Here’s Part Two of our feasting in Rome. If you missed Part One, here’s a link to the other restaurants we ate at.
La Buca di Ripetta
Via Ripetta, 36 / Tél: 06 321 93 91
Similar to Paris, many restaurants are closed on Sundays, so we didn’t have that many dinner options. Our friend had recommended this restaurant, and luckily, it was open and had last-minute availability. Seated in a corner table at the back of the restaurant, we had a nice view of the dining room and other guests (including the exhausted tween boy next to us who ended up sleeping on the bench seat). Although I found some bones in my fish (a sure sign that the restaurant isn’t quite as good as it should be), the food was solid and service was friendly enough.
Recommendation: You’ll be surrounded by tourists, but the food is good and it’s slightly “fancier” than some of the other restaurants you might stumble upon.

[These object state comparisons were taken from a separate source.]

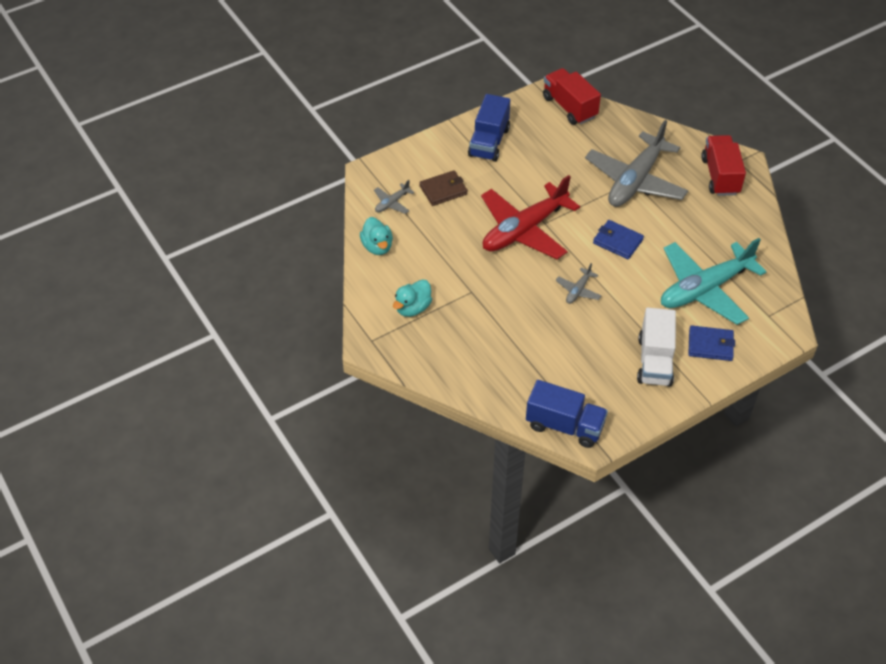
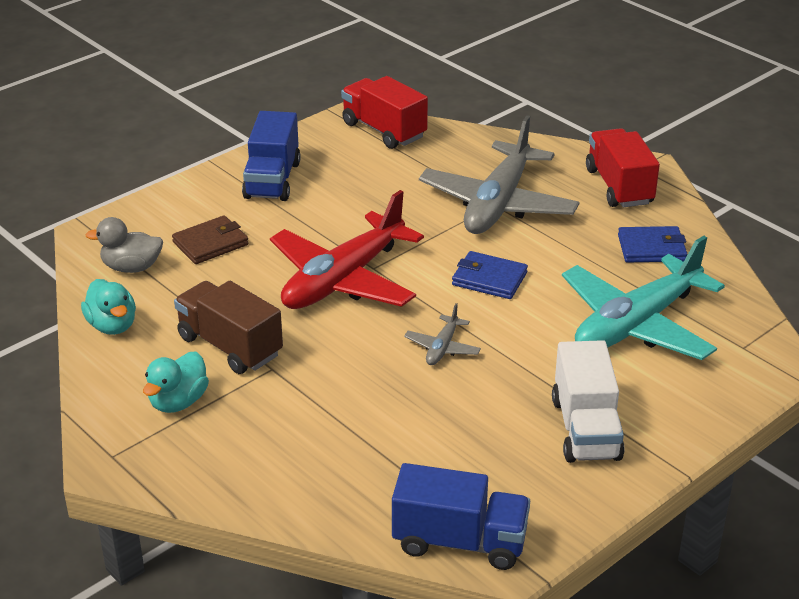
camera: 10 degrees left, 15 degrees down
(392, 203) = (131, 267): grey plane -> grey duck
(447, 272) = (230, 346): none -> brown truck
(710, 345) = (667, 396): blue wallet -> blue wallet (651, 248)

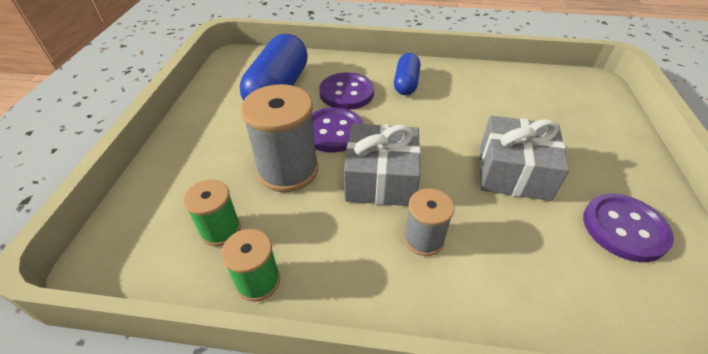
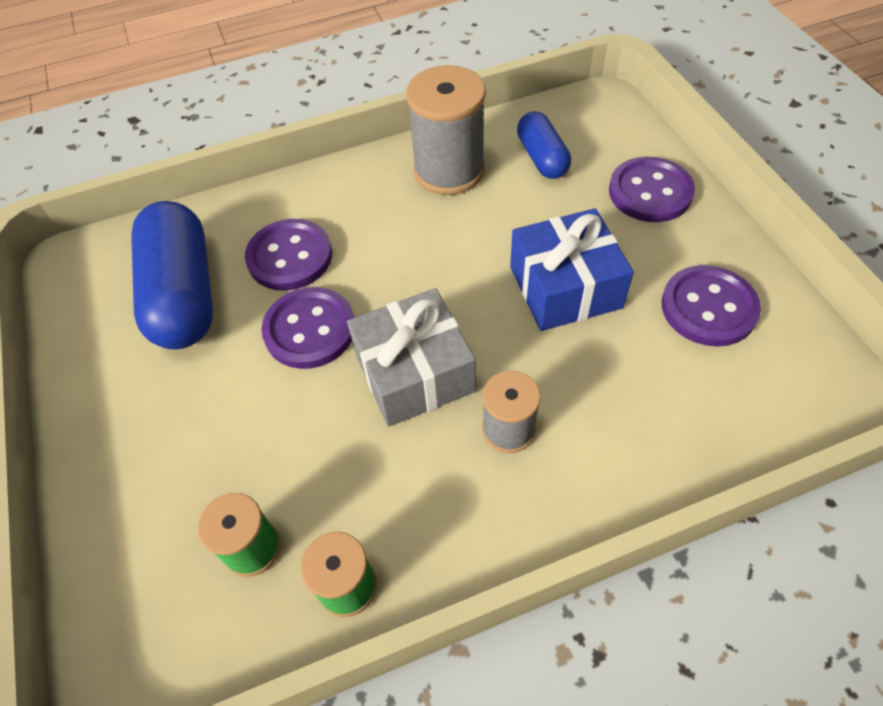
camera: 25 degrees left, 10 degrees up
(288, 170) = (285, 418): grey spool -> grey spool (449, 170)
(406, 83) = (364, 205): blue capsule -> blue capsule (542, 158)
(513, 172) = (565, 287): grey gift -> blue gift
(608, 141) = (650, 192): none -> purple button

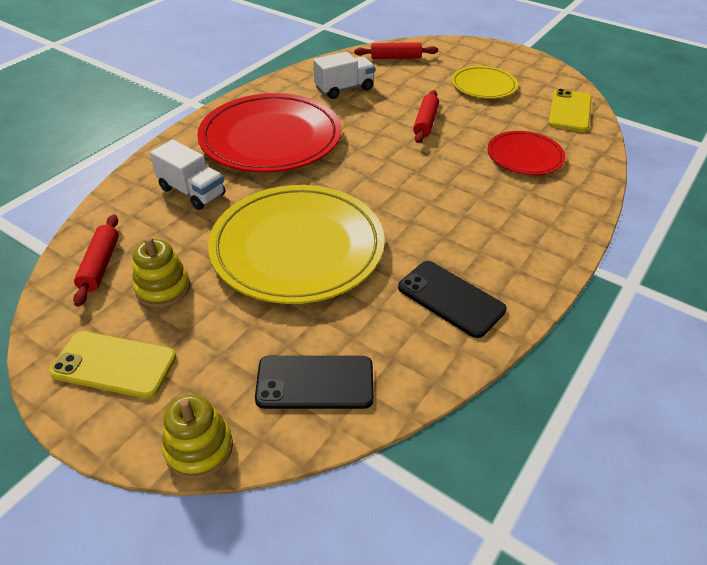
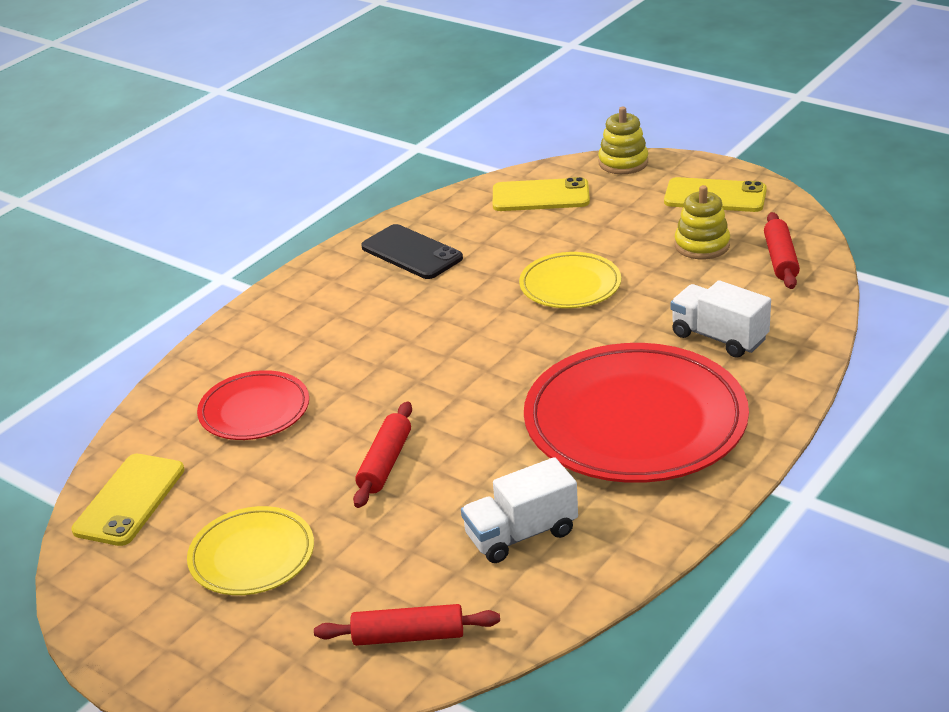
camera: 175 degrees left, 10 degrees down
(297, 248) = (570, 285): yellow plate -> yellow plate, size x0.52
(315, 382) = (540, 196): black phone -> yellow phone

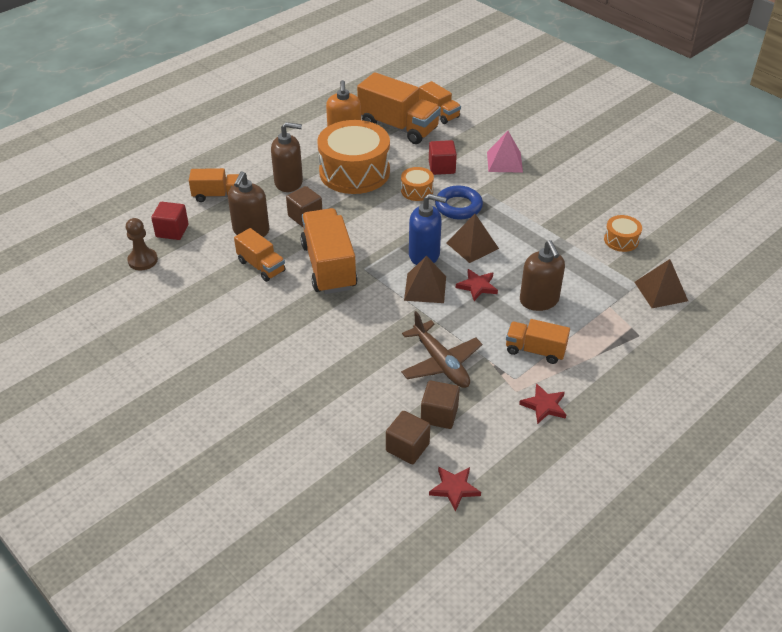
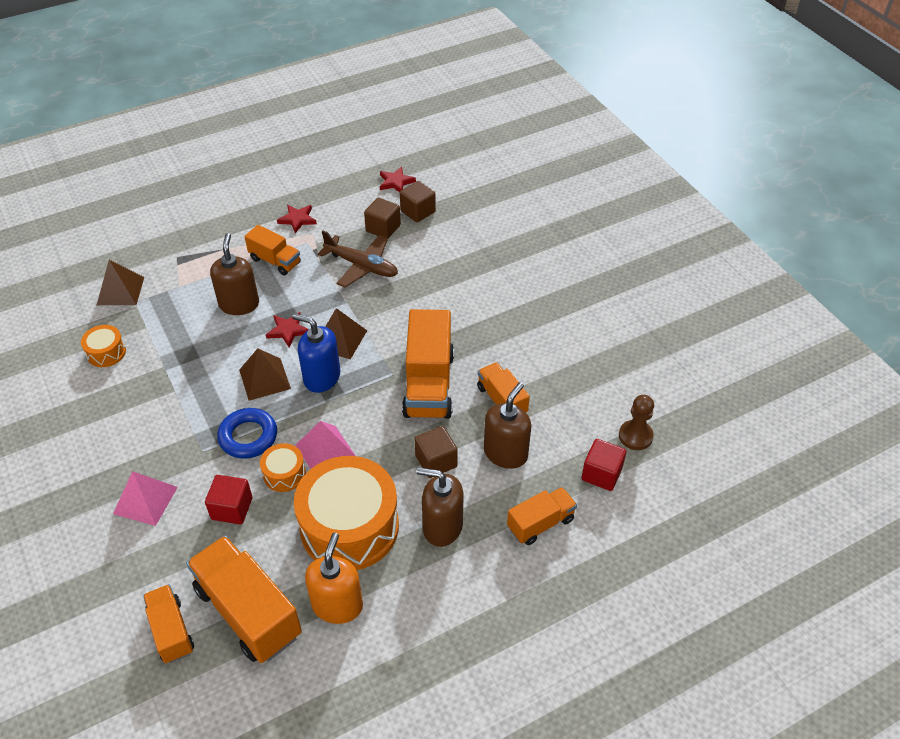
camera: 165 degrees left, 5 degrees up
(218, 195) = (540, 523): orange truck -> orange truck turned 135 degrees clockwise
(394, 208) = (325, 450): none -> pink pyramid
(440, 363) = (361, 266): brown plane -> brown plane turned 135 degrees clockwise

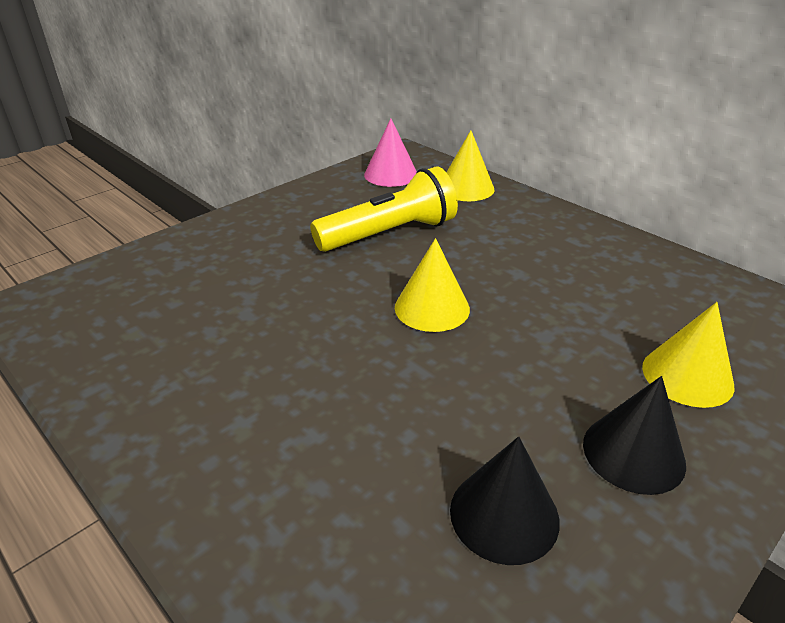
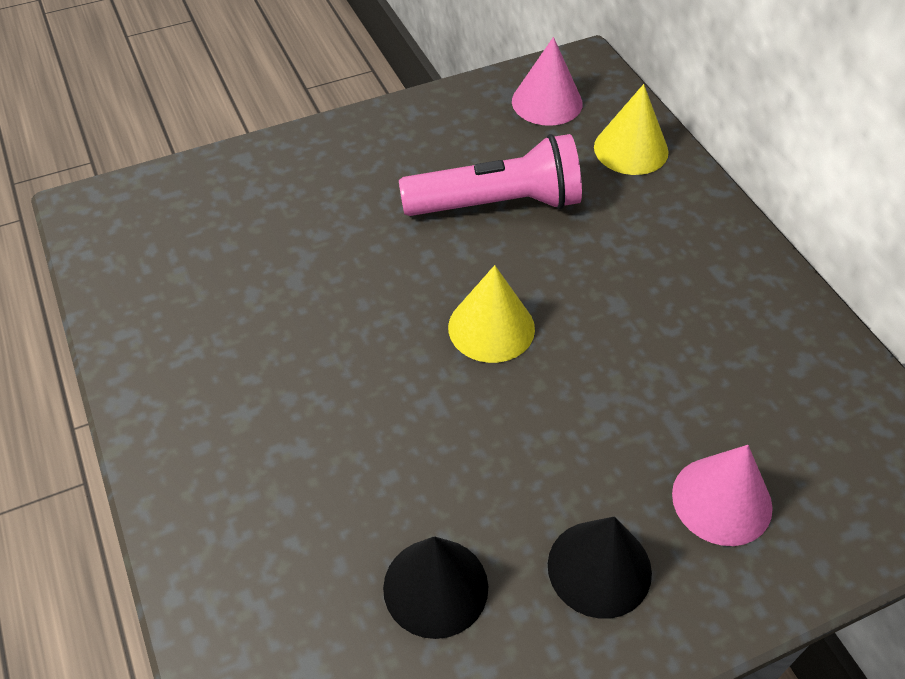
camera: 20 degrees right, 15 degrees up
(389, 234) = (497, 204): yellow flashlight -> pink flashlight
(687, 376) = (722, 500): yellow cone -> pink cone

Most importantly – it’s open on Sunday nights.
Piazza Campo de Fiori, 53 / Tél: 06 88 97 26 97
Situated in Piazza de Campo de Fiori, we ended up at this restaurant as it was one of the few decent-looking ones that was still open at 4pm. Similar to Paris, many restaurants close between 3pm and 7pm between lunch and dinner. Although this isn’t fine dining, it had a great view over the piazza, the service was very friendly, if not the friendliest out of all the restaurants we ate at, and the food was decent enough. To start, the bruschetta is definitely lackluster; in fact, I think I could’ve done better chez moi. However, the cacio e pepe I had was flavorful and cooked perfectly al dente – something that can’t be said for the pasta Rio had at Angelino ai Fori dal 1947.
Recommendation: If you lost track of time sight-seeing and find yourself trying to find a decent restaurant that’s open by Piazza Campo de Fiori, this is a good option.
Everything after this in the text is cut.